■ ATTIVITÀ DA SVOLGERE
1. Risponda alle seguenti domande in base al brano sul film di Hitchcock:
(a) In quale anno Hitchcock diresse "L'Ombra del dubbio"?
(b) In quale città vennero girate direttamente molte scene del film?
(c) Su quale rivista fu pubblicato il famoso saggio del 1954?
2. Trascriva fedelmente la parte del brano sul film di Hitchcock compresa tra "È appunto la" e "sui veri abitanti.", estremi inclusi.

■ ESTRATTO DELLA PAGINA
-- -- --

Indubbiamente i potenti mezzi tecnologici, organizzativi ed economici dell'industria cinematografica hollywoodiana favorirono la nascita del suo grande genio, ma a differenza di altri suoi illustri colleghi (per esempio, l'irlandese Ford e l'ungherese Curtiz) che si erano perfettamente integrati nel sistema culturale americano, egli rimase sempre visceralmente e culturalmente british, sicuro dei suoi mezzi e della sua geniale vena creativa.
"L'Ombra del dubbio", che Hitchcock diresse nel 1943, appartiene dunque al periodo americano ed anche se, con gli occhi di oggi, può apparire il meno hitchcockiano delle sue opere (ma non per questo meno capolavoro), si dice fosse il film che il regista britannico prediligeva particolarmente, al punto da ritenerlo il suo film preferito, anche perchè, secondo sua figlia, gli piaceva ambientare le sue storie nelle piccola città di provincia, e farle interpretare da personaggi assolutamente normali.
È appunto la normalità che rende particolarmente inquietante la storia di questo film e Hitchcock è talmente bravo, che riesce a rappresentare questa normalità in modo assolutamente veritiero, ricreando alla perfezione l'ambiente domestico della famiglia Newton, girando molte scene direttamente nella città di Santa Rosa, utilizzando come set una casa della cittadina e assegnando alcuni ruoli di una certa importanza ai sui veri abitanti.
Scritto da un gruppo di eccellenti sceneggiatori, tra cui primeggiano la stessa lady Hitchcock e il premio Pulitzer, Thorton Wilder, L'ombra del dubbio risulta essere un giallo atipico, in quanto sovverte i canoni classici dei film del genere.
Qui infatti non si tratta di scoprire l'identità dell'assassino (il suo nome si intuisce subito, sin dai primi fotogrammi), ma di decifrare le manovre di un colpevole che cerca di farla franca.
La suspense è totalmente psicologica e risiede nel sospetto, nell'indefinito e, appunto, nel dubbio che spesso si nasconde dietro una presunta verità. Dubbio che si insinua sempre più nella mente della giovane e ingenua protagonista, e insieme, in una sorta di empatia, in quella dello spettatore, a proposito della vera natura dello "zio Charlie" e sul perchè irretisce e uccide ricche vedove; non certo per denaro ma, in un certo senso, come per adempiere una missione.
Tutto il film, poi, ruota attorno all'ambiguo rapporto che lega zio Charlie e sua nipote Charlie, uniti da un'affinità interiore, che si evidenzia quasi subito dall'agitazione con cui la ragazza aspetta l'arrivo del treno che porta in città lo zio, e dal dualismo che li accumuna, a cominciare dal nome che i due hanno in comune (Charlie, infatti, nei paesi anglosassoni viene usato sia al maschile che al femminile).
Francois Trouffaut, in un famoso saggio del 1954, pubblicato sui Cahiers du Cinéma, elencò tutta una serie di scelte stilistiche e narrative binarie che il regista utilizzò sapientemente nel corso dell'intero film.

-- -- --

■ SEZIONE DATI
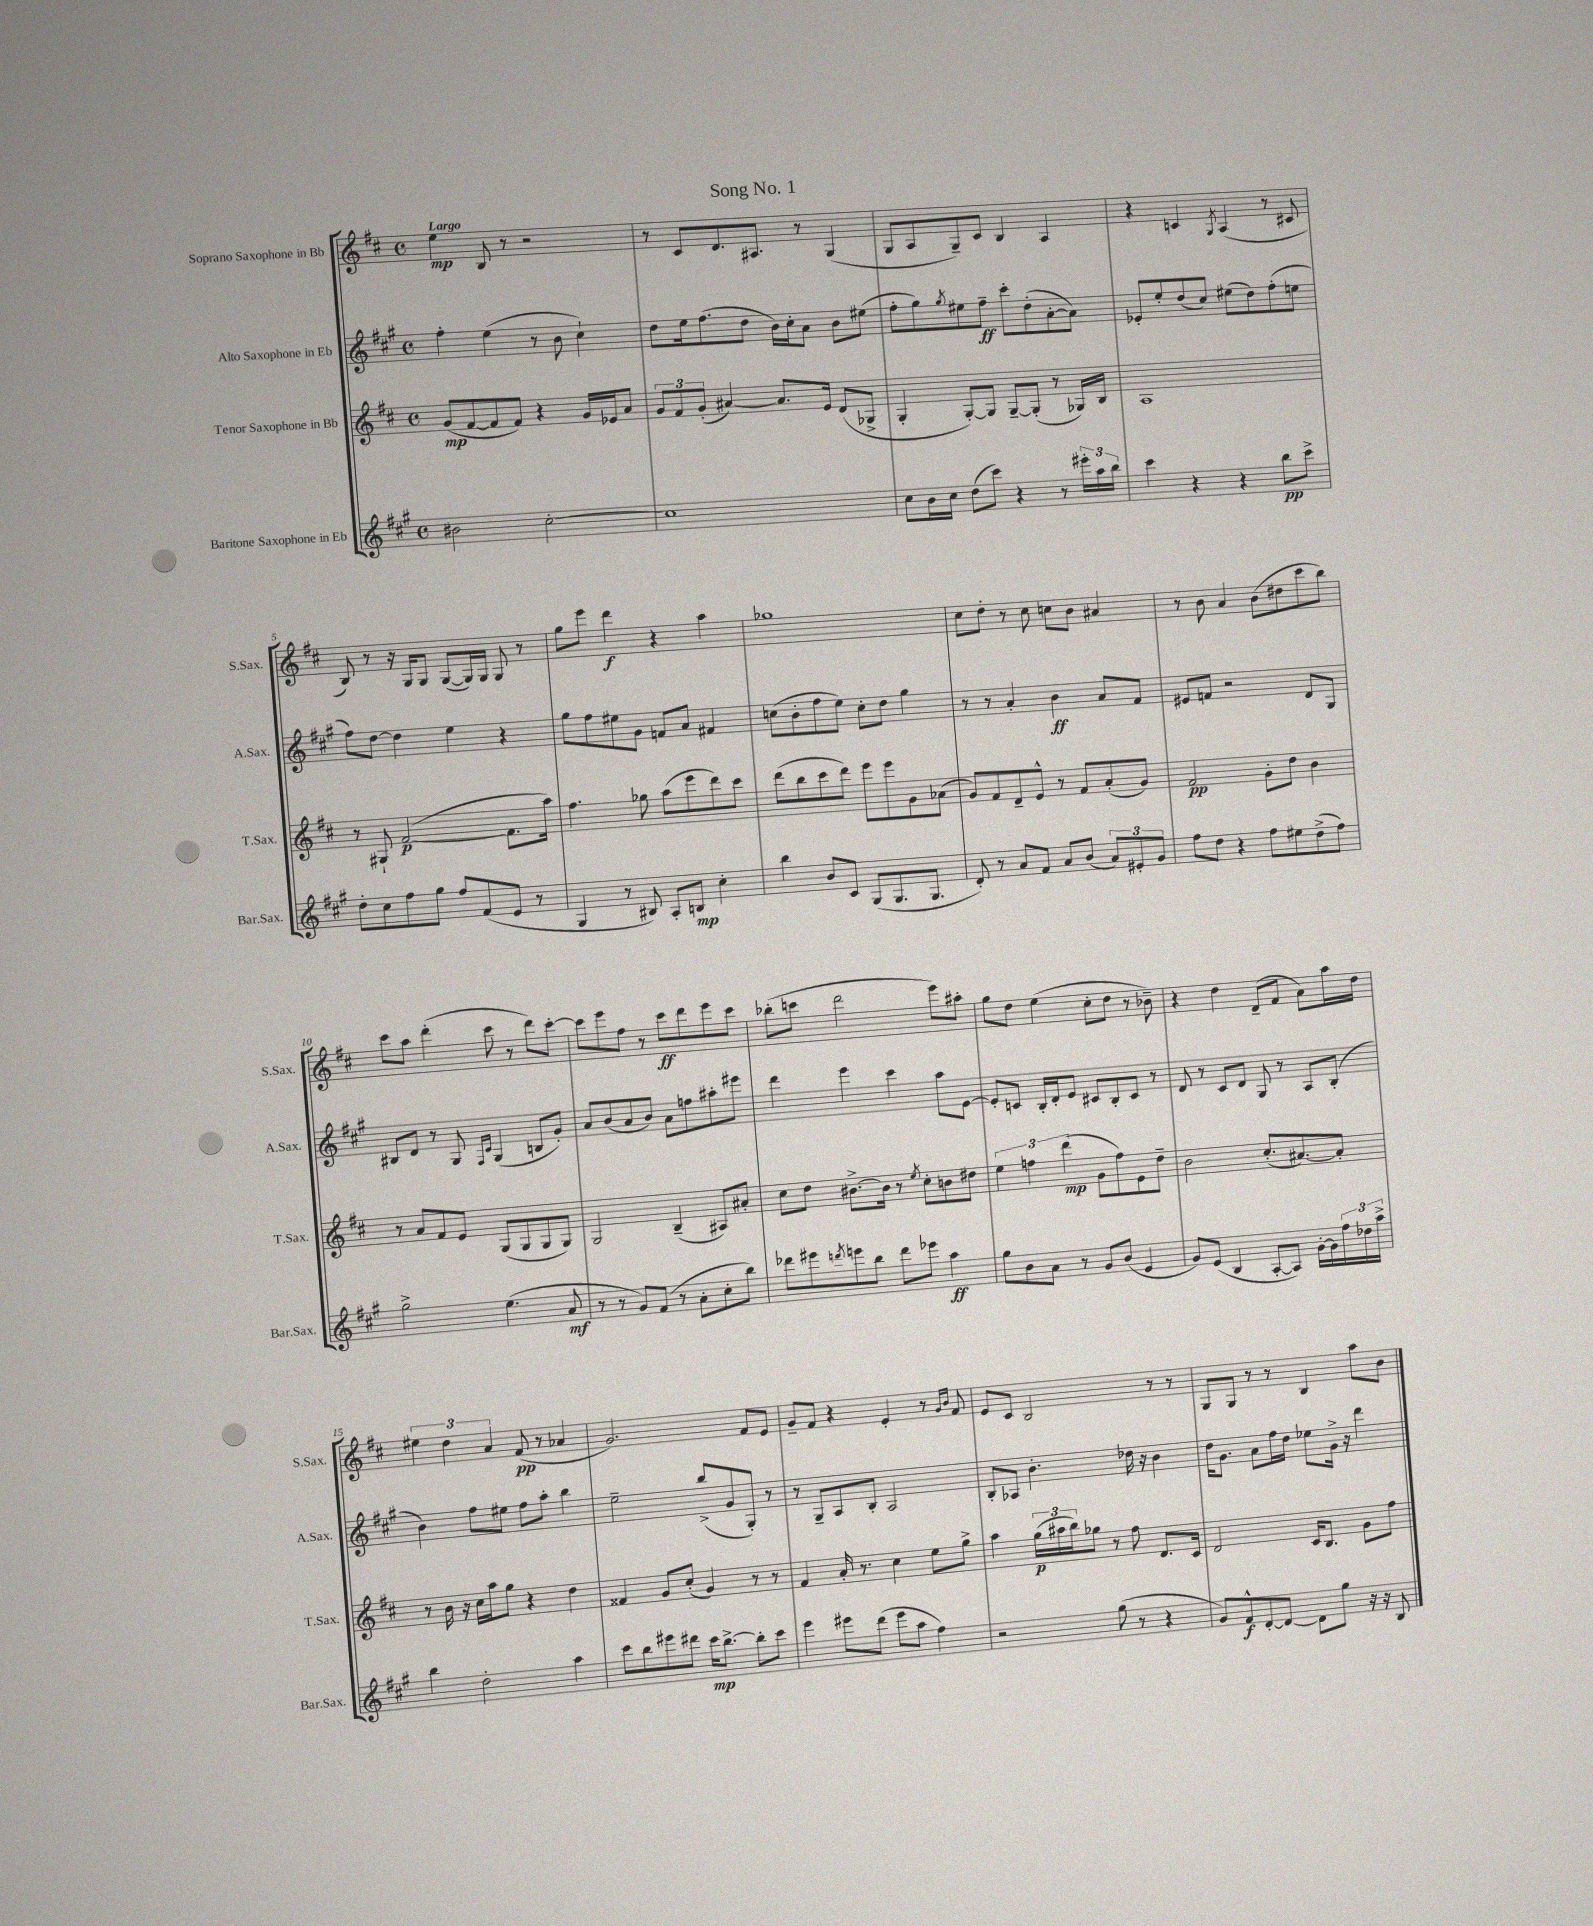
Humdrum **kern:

-- -- --

■ SOLUZIONI DELL'ESERCIZIO
1.
(a) Nel 1943.
(b) A Santa Rosa.
(c) Sui Cahiers du Cinéma.

2.
È appunto la normalità che rende particolarmente inquietante la storia di questo film e Hitchcock è talmente bravo, che riesce a rappresentare questa normalità in modo assolutamente veritiero, ricreando alla perfezione l'ambiente domestico della famiglia Newton, girando molte scene direttamente nella città di Santa Rosa, utilizzando come set una casa della cittadina e assegnando alcuni ruoli di una certa importanza ai sui veri abitanti.